Ulula piloted two hybrid audit projects using worker voice technology. The first project targeted cotton farm workers to gather their feedback and experiences through digital surveys. Secondly, in partnership with a standard-setter in fair trade goods, Ulula piloted a worker voice survey in several factories, all with different levels of compliance with production standards. These projects have found that, when used in tandem with in-person audits, worker voice technology can strengthen current approaches to social and labor compliance in three ways:

One: Improving the quality of data

Worker voice technology is designed to reach large numbers of workers by utilizing digital and accessible forms of engagement, allowing for a larger sample of data than a traditional audit is able to collect. Ulula’s study showed that remote audits conducted using worker voice technology offer a robust approach to identifying social and labor risks, and areas of non-compliance with international standards, despite the fact that hybrid audits pose less of a health and safety risk during the pandemic, and are less intrusive to normal operations.

Two: Providing a deeper dive into the supply chain

Traditional on-site audits are not well equipped to identify modern slavery risks upstream in supply chains, as traceability and engagement become more elusive and cost prohibitive. Because digital worker engagement technology is implemented through accessible digital technology, worker voice technology is easily deployable beyond the first tier of the supply chain to reach stakeholders like smallholder farmers, agricultural workers, and the gig economy, while remaining cost competitive. For example, Ulula’s pilot project in the cotton sector was able to reach dispersed agricultural workers who are typically too remote, or lack the formal contracting to be reached by a traditional audit. It did so by providing multiple ways of delivering surveys, such as through interactive voice response (IVR) technology.
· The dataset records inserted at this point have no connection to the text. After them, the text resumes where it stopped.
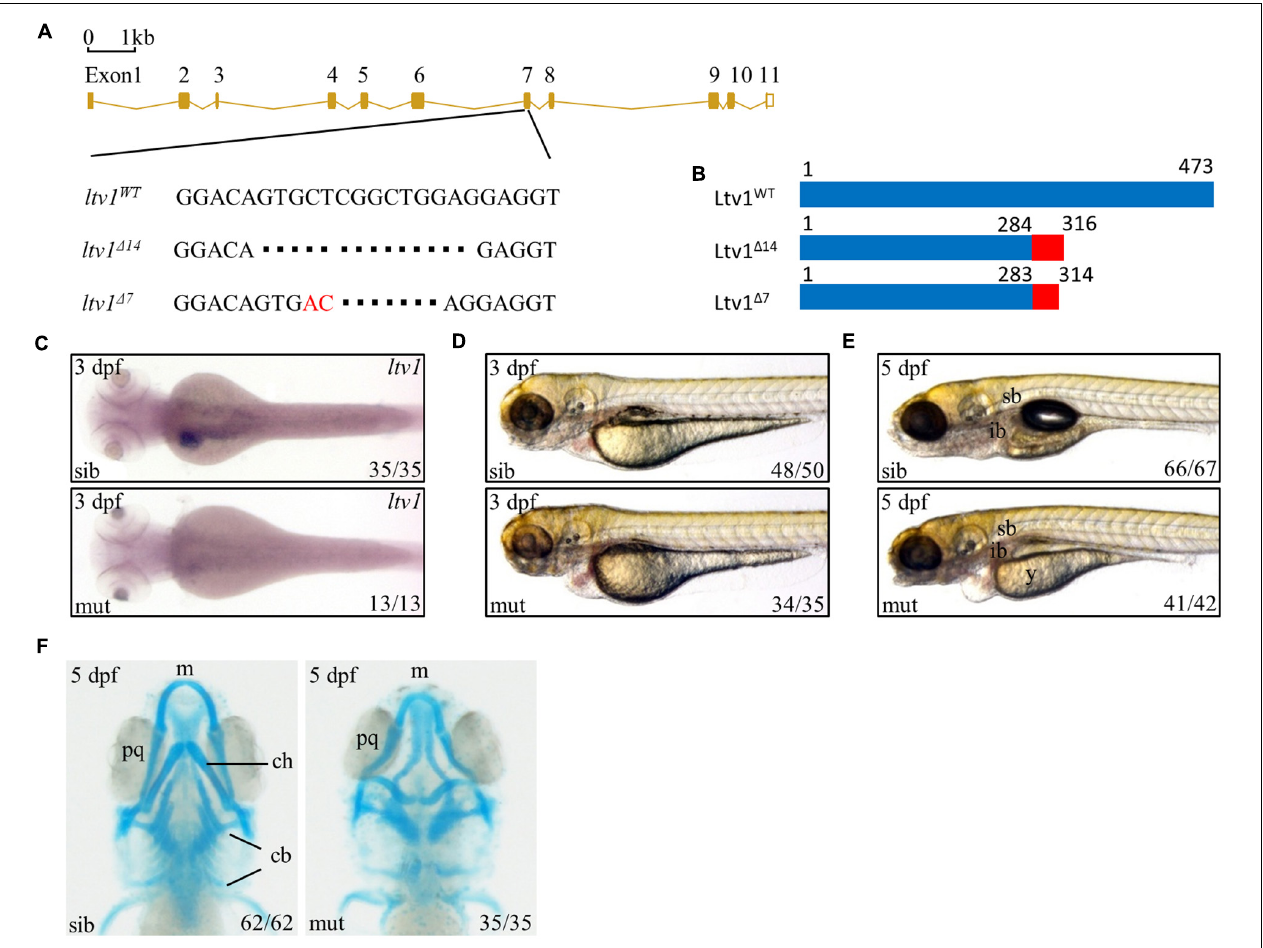
FIGURE 1 | Knockout of ltv1 and craniofacial defects in ltv1 ∆ 14 /∆ 14 mutant. (A) The sequences flanking the deletion site in ltv1 mutants ( ltv1 ∆ 7,14 ) are shown. The deleted nucleotides are denoted by dashes. In ltv1 ∆ 7 /∆ 7 mutant, 9 bp nucleotides are deleted and 2 bp nucleotides (red font) are inserted. (B) Two ltv1 mutant alleles ( ltv1 ∆ 14 and ltv1 ∆ 7 ) harbor frameshift mutations that are predicted to give rise to truncated Ltv1 proteins as shown. (C) WISH using ltv1 antisense RNA probe at 3 dpf. (D,E) Representative images of ltv1 ∆ 14 /∆ 14 mutants and siblings at 3 and 5 dpf. (F) Alcian blue-labeled craniofacial cartilage in ventral view at 5 dpf. Abbreviations used: sb, swimming bladder; ib, intestinal bulb; y, yolk; m, Meckel’s; pq, palatoquadrate; ch, ceratohyal; cb,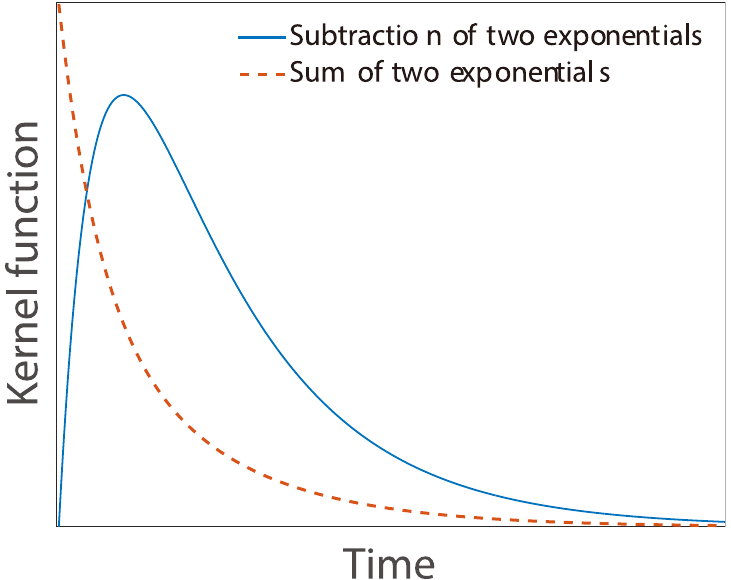
Fig 1. Illustration of the kernel with a subtraction of two exponentials (continuous blue line) and the kernel with a sum of two exponentials.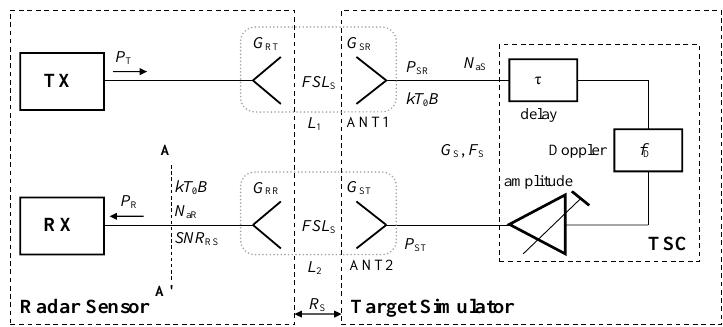
Figure 1. Block diagram with basic automotive radar (AR) sensor–target simulator (TS) relations.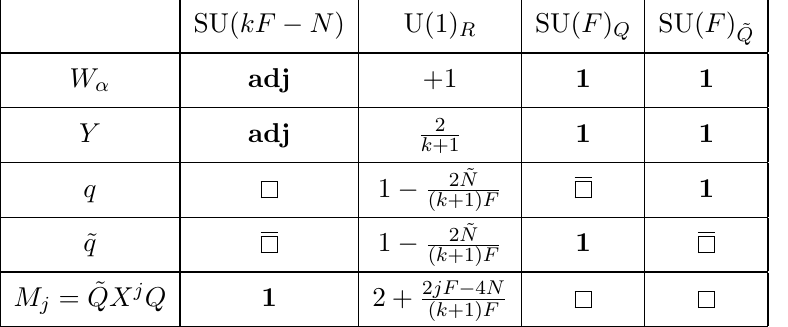
˜ ˜ N ) ( N = kF − N ) SQCD with an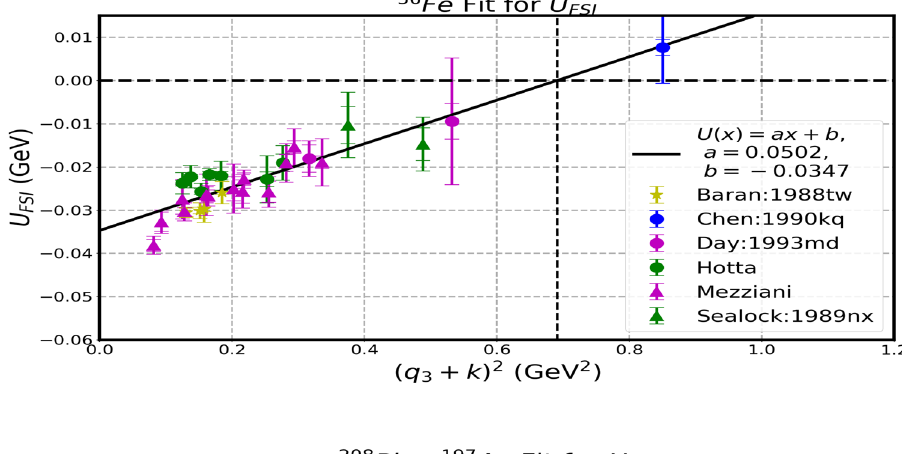
Fig. 21 Extracted values of U FSI versus ( q 3 + k ) 2 for 22 Lead ( 208 Pb) and one Gold 82 ( 197 Au) spectra 79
Three: Improving Efficiency

Traditional on-site audits are not designed to meet the demand for more credible, continuous and comprehensive ESG data from investors and regulators. Going beyond the audit, worker voice technology can be employed as a robust management system to meet that demand. Digital worker engagement technology is cost effective, allowing more resources to be directed towards remediating issues detected through the system. The approach also offers important efficiency gains. The hybrid model reduced the number of audit days between 50 and 75 percent, saving significant financial resources and allowing investment in supplier development and continuous improvement. Gains in efficiency and cost savings can vary based on a site’s existing compliance level with standards – for example, a factory which has been designated as “high risk” may not gain significant cost or time savings from using remote auditing technology when the certification protocol mandates longer on-site presence, however, by using a hybrid audit model, other non-compliance issues can be better addressed than through an in-person audit alone.

A bright future in sight?

While worker engagement technology can amplify worker voices, technology alone is not a panacea for the systemic issues that fail to hold suppliers and brands accountable for labor abuses. Building more resilient supply chains and protecting workers in the post-pandemic recovery will require a more equitable distribution of risks and costs across supply chains – something that can only be achieved through a combination of greater worker involvement in decision-making and stricter public regulation of supply chain standards. Hybrid audit models offer an innovative, necessary but insufficient step to create more responsible supply chains.

COVID-19 has laid bare the human toll of our inadequate social compliance monitoring standards, yet presents a unique opportunity to symphonize our systems. By embracing innovation that places workers at the forefront of solutions, we can not only change how we are conducting these processes, but change who this process is serving.